Consigne donnée 1:
Répondez, s'il vous plaît, à ces questions sur le texte consacré à l'art contemporain :
(a) Quel musée rouvre ses portes après de très sérieuses améliorations ?
(b) Où se tient la foire internationale d'art contemporain ?
(c) Quel titre porte la sculpture gonflable de Paul McCarthy ?

Texte fourni:

L’apanage de tous.
Dans
ces temps difficiles pour le plus grand nombre où la courbe du chômage ne cesse
de monter, où la précarité
explose, où l'inquiétude est générale, où croire en l'avenir est devenu un luxe réservé
à un petit
nombre, il est un domaine qui se porte bien, merci ! Les zéros s'y alignent à n'en plus finir, le champagne y coule à
flots, et les
petits fours y font les délices des parvenus qui ont
intégré le cercle très étroit des initiés. C'est celui de l'art
contemporain, comme si l'art ne participait pas de notre monde, comme s'il
n'existait que pour pousser à leur paroxysme la séparation infranchissable
entre les privilégiés et tous les autres.
Une réussite anachronique.
L’actualité la
plus récente ne cesse d’évoquer sa réussite
dans ce monde où plus rien ne réussit :
priorité aux grands ancêtres, le musée Picasso rouvre ses portes
après de très sérieuses améliorations. De grandes
expositions occupent les cimaises de grands musées de Paris, entre autres, Marcel Duchamp à Beaubourg, Niki
de Saint-Phalle, et d'autres, qui drainent des foules. Une soif de culture
cherche à s’étancher malgré la
crise. Les patrons si chiches par ailleurs, surtout ceux qui font dans le luxe
et le très haut de gamme n’hésitent pas à investir dans l’art
contemporain : un nouveau lieu
d'exposition ouvre en plein bois de Boulogne, construit par une des grandes
fortunes de l'hexagone et au-delà, Bernard Arnaud, œuvre de Frank Gehry. Merci patron !
L’odeur du scandale.
Enfin
grand rendez-vous de tous les aficionados en la matière, la foire internationale
d'art contemporain ( la FIAC) se tient au Grand Palais et provoque
le scandale en
demandant à l'artiste américain Paul McCarthy d'ériger sur la place Vendôme (lieu symbolique du pognon à
profusion) une
sculpture gonflable titrée «tree», un objet qui tient plus du
sex-toy que de l'arbre de noël au grand dam des âmes effarouchées des réactionnaires en tous genres
qui crient au scandale. Les partisans de la manif pour tous sont allergiques à l’art contemporain comme à la zigounette désacralisée.
Paradoxe,
contradiction, incompréhension, provocation
gratuite (?), anachronisme, permanente tromperie de l'art et des artistes,
pouvoir corrupteur de l'argent, étouffement consécutif à
la toute-puissance
de la communication de masse, perte de sens généralisée de toute dimension esthétique dans un monde en
bouleversement.
Tout
fout le camp ! Pourquoi pas l'art ?
Et pourtant…
Ne
pourrait-on pas parler aussi d'explosion des formes et des sens, d’ouverture tous azimuts sur toutes les réalités, de recherche toujours
possible de son universalité ? De rencontre désirée,
mais difficile, entre le peuple et la
création ?

Données affichées:
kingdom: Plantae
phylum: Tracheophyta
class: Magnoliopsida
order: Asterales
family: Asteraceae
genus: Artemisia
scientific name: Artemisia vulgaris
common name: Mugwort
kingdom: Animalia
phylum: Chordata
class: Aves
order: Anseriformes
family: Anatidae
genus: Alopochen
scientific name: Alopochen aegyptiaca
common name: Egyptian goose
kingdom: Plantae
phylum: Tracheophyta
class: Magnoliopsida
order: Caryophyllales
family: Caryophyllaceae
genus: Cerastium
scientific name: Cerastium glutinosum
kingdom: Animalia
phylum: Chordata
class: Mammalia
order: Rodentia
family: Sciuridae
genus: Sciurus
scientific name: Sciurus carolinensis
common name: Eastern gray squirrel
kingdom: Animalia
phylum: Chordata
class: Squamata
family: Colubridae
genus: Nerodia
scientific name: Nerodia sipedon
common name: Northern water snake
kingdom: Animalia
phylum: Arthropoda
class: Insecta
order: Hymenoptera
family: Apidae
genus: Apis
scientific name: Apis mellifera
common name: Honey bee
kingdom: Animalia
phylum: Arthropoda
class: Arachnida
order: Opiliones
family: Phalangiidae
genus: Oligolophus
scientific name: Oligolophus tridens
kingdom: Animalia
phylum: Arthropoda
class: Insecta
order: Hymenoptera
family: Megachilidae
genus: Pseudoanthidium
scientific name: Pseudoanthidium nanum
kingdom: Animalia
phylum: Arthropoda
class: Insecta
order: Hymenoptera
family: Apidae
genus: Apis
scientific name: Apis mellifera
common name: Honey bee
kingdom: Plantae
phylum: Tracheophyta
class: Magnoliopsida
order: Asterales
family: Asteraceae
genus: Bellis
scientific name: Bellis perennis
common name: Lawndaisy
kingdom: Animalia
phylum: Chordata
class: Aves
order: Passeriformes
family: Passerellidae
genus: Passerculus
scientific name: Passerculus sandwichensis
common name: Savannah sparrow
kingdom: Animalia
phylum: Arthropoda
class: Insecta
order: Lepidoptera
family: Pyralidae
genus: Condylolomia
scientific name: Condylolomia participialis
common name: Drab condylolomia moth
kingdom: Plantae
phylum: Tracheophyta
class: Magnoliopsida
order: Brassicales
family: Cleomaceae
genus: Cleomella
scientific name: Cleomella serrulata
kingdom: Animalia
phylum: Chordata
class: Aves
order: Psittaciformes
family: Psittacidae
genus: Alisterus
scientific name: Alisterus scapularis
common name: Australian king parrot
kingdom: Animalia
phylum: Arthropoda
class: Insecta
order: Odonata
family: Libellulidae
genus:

Consigne donnée 2:
Recopiez les enregistrements depuis leur début et arrêtez-vous après la ligne qui contient "genus: Cerastium". Remplacez-y "phylum" par "embranchement" sans rien modifier d'autre.

Réponse finale 1:
(a) Le musée Picasso.
(b) Au Grand Palais.
(c) «tree».

Réponse finale 2:
kingdom: Plantae
embranchement: Tracheophyta
class: Magnoliopsida
order: Asterales
family: Asteraceae
genus: Artemisia
scientific name: Artemisia vulgaris
common name: Mugwort
kingdom: Animalia
embranchement: Chordata
class: Aves
order: Anseriformes
family: Anatidae
genus: Alopochen
scientific name: Alopochen aegyptiaca
common name: Egyptian goose
kingdom: Plantae
embranchement: Tracheophyta
class: Magnoliopsida
order: Caryophyllales
family: Caryophyllaceae
genus: Cerastium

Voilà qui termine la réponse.